Perdita di appetito: cosa aiuta?

Se la perdita di appetito non è dovuta a cause gravi, le seguenti misure possono stimolare il desiderio di mangiare di nuovo:

  • Percezione sensoriale e appetito: il gusto, l'olfatto e l'aspetto del cibo influenzano l'appetito. Cercate quindi di preparare e disporre i pasti in modo tale da invogliarvi a mangiarli. Ad esempio, cospargi l'erba cipollina appena tagliata sul tuo panino.
  • Mangia piccole quantità più spesso: molti piccoli pasti sono meglio di pochi grandi. Preparati degli spuntini che puoi mangiare in qualsiasi momento. Se tendi a dimenticare di mangiare, imposta un promemoria, ad esempio sul tuo smartphone.
  • Mangia quando hai fame: se il tuo stomaco brontola, vai avanti e mangia quello che ti piace.

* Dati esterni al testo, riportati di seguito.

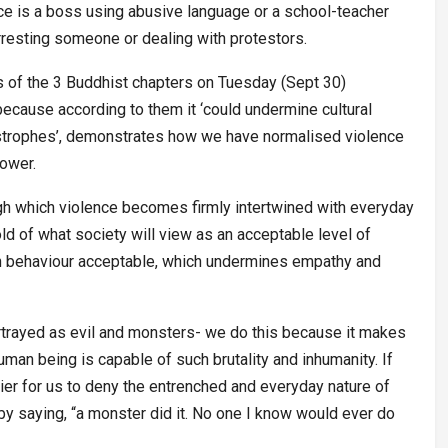
nce is a boss using abusive language or a school-teacher
arresting someone or dealing with protestors.
s of the 3 Buddhist chapters on Tuesday (Sept 30)
ecause according to them it ‘could undermine cultural
tastrophes’, demonstrates how we have normalised violence
power.
gh which violence becomes firmly intertwined with everyday
old of what society will view as an acceptable level of
man behaviour acceptable, which undermines empathy and
rtrayed as evil and monsters- we do this because it makes
 human being is capable of such brutality and inhumanity. If
er for us to deny the entrenched and everyday nature of
by saying, “a monster did it. No one I know would ever do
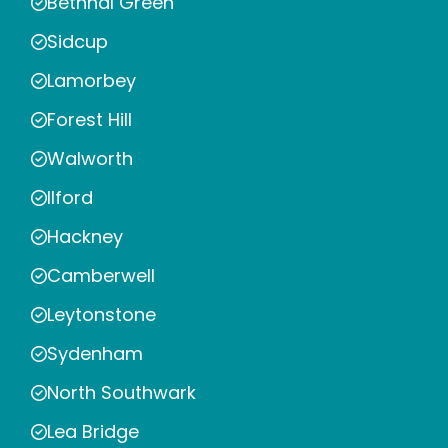
Bethnal Green
Sidcup
Lamorbey
Forest Hill
Walworth
Ilford
Hackney
Camberwell
Leytonstone
Sydenham
North Southwark
Lea Bridge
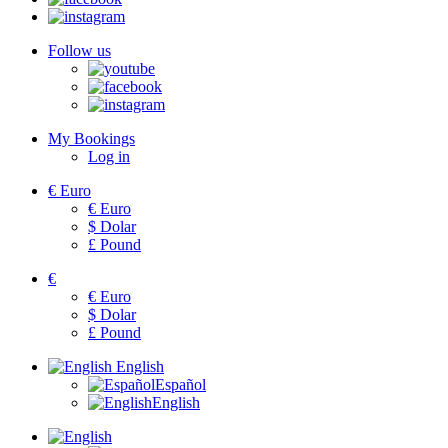
Follow us
My Bookings
Log in
€
Euro
€
Euro
$
Dolar
£
Pound
€
€
Euro
$
Dolar
£
Pound
English
Español
English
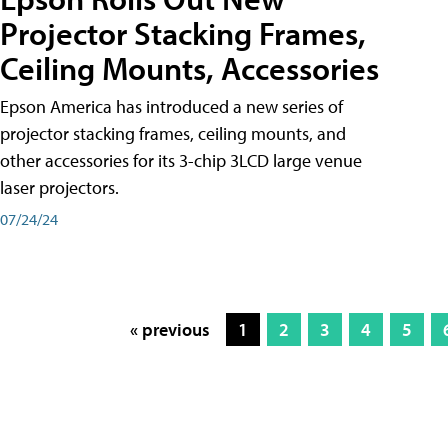
Projector Stacking Frames,
Ceiling Mounts, Accessories
Epson America has introduced a new series of
projector stacking frames, ceiling mounts, and
other accessories for its 3-chip 3LCD large venue
laser projectors.
07/24/24
« previous
1
2
3
4
5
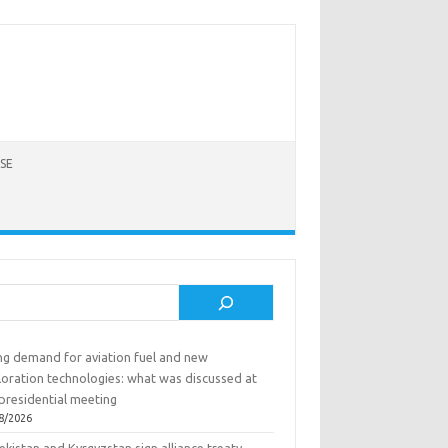
SE
rch
ing demand for aviation fuel and new
loration technologies: what was discussed at
presidential meeting
8/2026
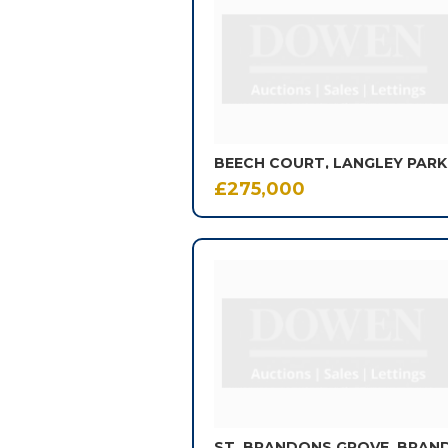
of
602
results.
£275,000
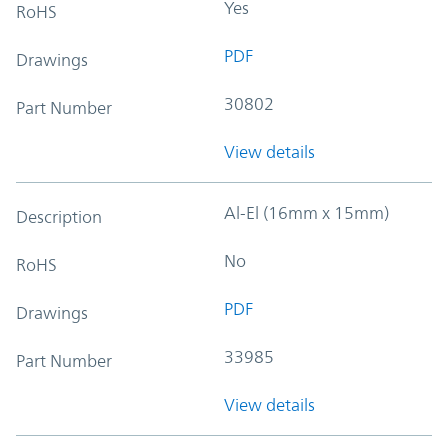
Yes
RoHS
PDF
Drawings
30802
Part Number
View details
Al-El (16mm x 15mm)
Description
No
RoHS
PDF
Drawings
33985
Part Number
View details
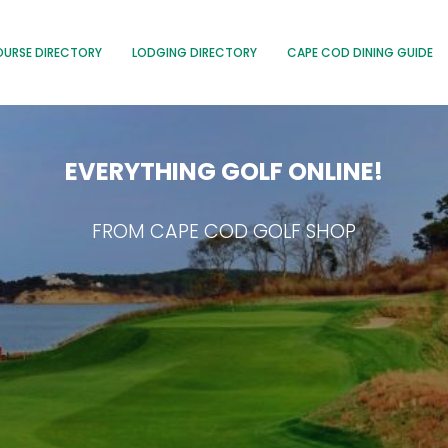
OURSE DIRECTORY
LODGING DIRECTORY
CAPE COD DINING GUIDE
EVERYTHING GOLF ONLINE!
FROM CAPE COD GOLF SHOP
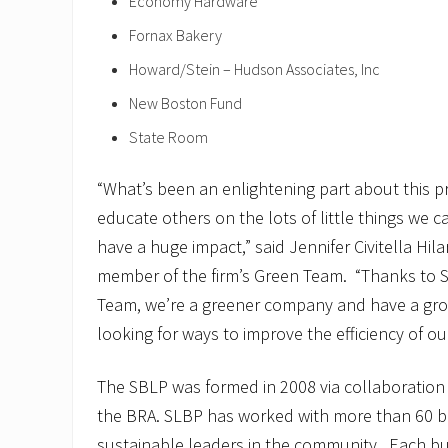
Economy Hardware
Fornax Bakery
Howard/Stein – Hudson Associates, Inc
New Boston Fund
State Room
“What’s been an enlightening part about this p
educate others on the lots of little things we c
have a huge impact,” said Jennifer Civitella Hila
member of the firm’s Green Team. “Thanks to 
Team, we’re a greener company and have a grou
looking for ways to improve the efficiency of o
The SBLP was formed in 2008 via collaboratio
the BRA. SLBP has worked with more than 60 
sustainable leaders in the community. Each b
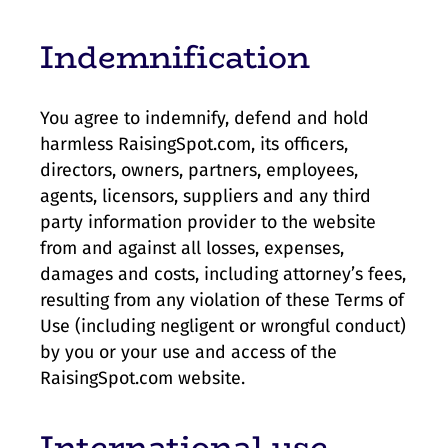
Indemnification
You agree to indemnify, defend and hold
harmless RaisingSpot.com, its officers,
directors, owners, partners, employees,
agents, licensors, suppliers and any third
party information provider to the website
from and against all losses, expenses,
damages and costs, including attorney’s fees,
resulting from any violation of these Terms of
Use (including negligent or wrongful conduct)
by you or your use and access of the
RaisingSpot.com website.
International use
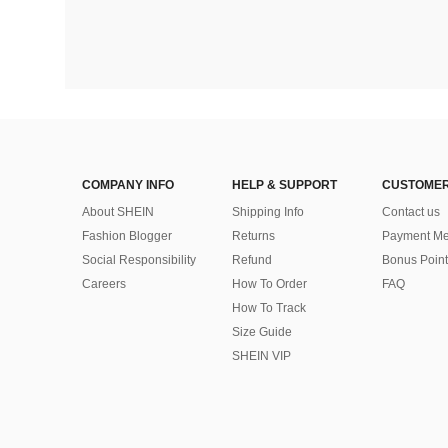
COMPANY INFO
HELP & SUPPORT
CUSTOMER
About SHEIN
Shipping Info
Contact us
Fashion Blogger
Returns
Payment Me
Social Responsibility
Refund
Bonus Point
Careers
How To Order
FAQ
How To Track
Size Guide
SHEIN VIP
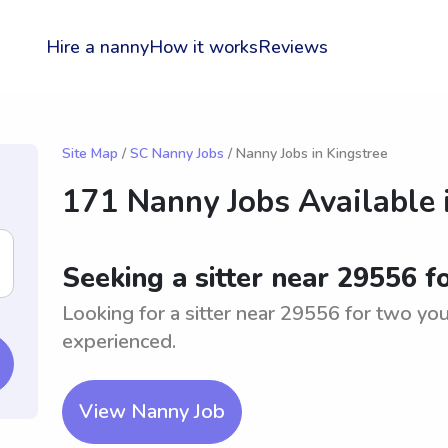
Hire a nanny
How it works
Reviews
Site Map
/
SC Nanny Jobs
/ Nanny Jobs in Kingstree
171 Nanny Jobs Available 
Seeking a sitter near 29556 
Looking for a sitter near 29556 for two yo
experienced.
View Nanny Job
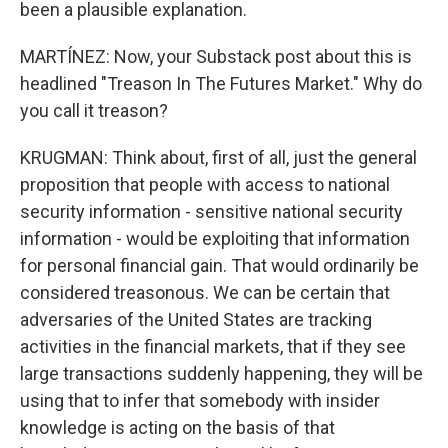
been a plausible explanation.
MARTÍNEZ: Now, your Substack post about this is
headlined "Treason In The Futures Market." Why do
you call it treason?
KRUGMAN: Think about, first of all, just the general
proposition that people with access to national
security information - sensitive national security
information - would be exploiting that information
for personal financial gain. That would ordinarily be
considered treasonous. We can be certain that
adversaries of the United States are tracking
activities in the financial markets, that if they see
large transactions suddenly happening, they will be
using that to infer that somebody with insider
knowledge is acting on the basis of that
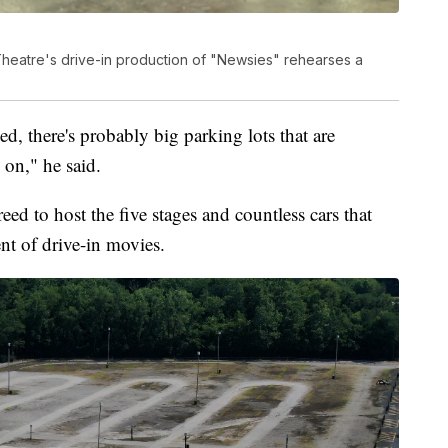
heatre's drive-in production of "Newsies" rehearses a
ed, there's probably big parking lots that are
on," he said.
d to host the five stages and countless cars that
ent of drive-in movies.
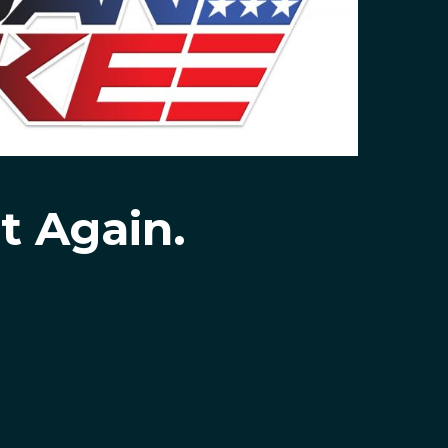
t Again.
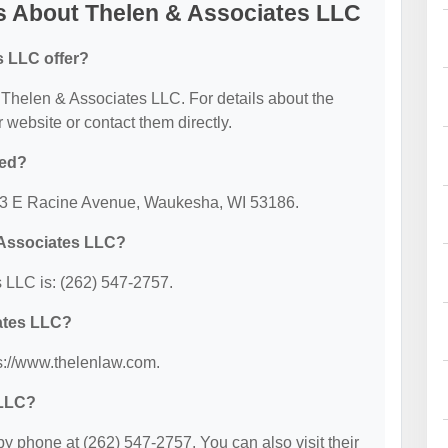
s About Thelen & Associates LLC
s LLC offer?
or Thelen & Associates LLC. For details about the
ir website or contact them directly.
ted?
553 E Racine Avenue, Waukesha, WI 53186.
 Associates LLC?
 LLC is: (262) 547-2757.
iates LLC?
ps://www.thelenlaw.com.
 LLC?
 phone at (262) 547-2757. You can also visit their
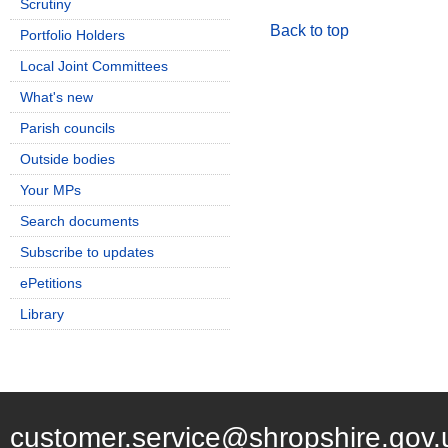
Scrutiny
Back to top
Portfolio Holders
Local Joint Committees
What's new
Parish councils
Outside bodies
Your MPs
Search documents
Subscribe to updates
ePetitions
Library
customer.service@shropshire.gov.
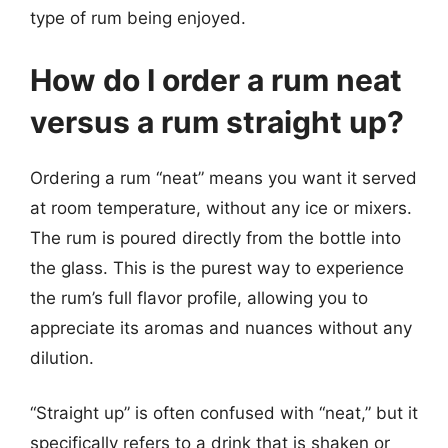
type of rum being enjoyed.
How do I order a rum neat
versus a rum straight up?
Ordering a rum “neat” means you want it served
at room temperature, without any ice or mixers.
The rum is poured directly from the bottle into
the glass. This is the purest way to experience
the rum’s full flavor profile, allowing you to
appreciate its aromas and nuances without any
dilution.
“Straight up” is often confused with “neat,” but it
specifically refers to a drink that is shaken or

Assicurati solo di non mangiare troppo unilaterale.
  • Erbe e spezie appetitose: anche l'erba cipollina sopra menzionata può stimolare l'appetito, così come lo zenzero e la cannella.
  • bere l'appetito: si dice che un tè a base di cumino, achillea, dente di leone e cannella possa aumentare l'appetito.

Perdita di appetito: cosa fa il medico

Per il medico si tratta innanzitutto di individuare la causa della continua perdita di appetito. Se ciò si basa su una malattia fisica o psicologica, il medico la tratterà di conseguenza. Quindi la perdita di appetito di solito scompare.

Innanzitutto, il medico ti chiederà informazioni sulla tua storia medica (anamnesi). Le possibili domande sono:

  • Da quanto tempo soffri di perdita di appetito?
  • Quanto peso hai già perso?
  • Ci sono altri sintomi come febbre, vomito, diarrea?
  • Soffri di forte stress o insonnia?
  • Stai prendendo dei farmaci?
  • Soffri di qualche malattia specifica?

Se necessario, vengono utilizzati altri test per individuare il motivo della perdita di appetito. Questi includono:

  • altre procedure di imaging come la risonanza magnetica o la tomografia computerizzata
  • gastroscopia, colonscopia o test allergici
  • test allergico o test per intolleranze alimentari

Perdita di appetito: quando è necessario consultare un medico?

Durante i periodi molto stressanti, molte persone non si accorgono nemmeno di mangiare meno e perdono peso involontariamente. Se parenti, amici o colleghi vi chiedono informazioni sui chili persi, dovreste quindi stare attenti e prestare maggiore attenzione al vostro comportamento alimentare. Se non è possibile trovare una causa evidente per la persistente perdita di appetito e perdita di peso, dovresti sempre rivolgerti al medico. È possibile che la ragione della perdita di appetito sia una malattia che richiede un trattamento.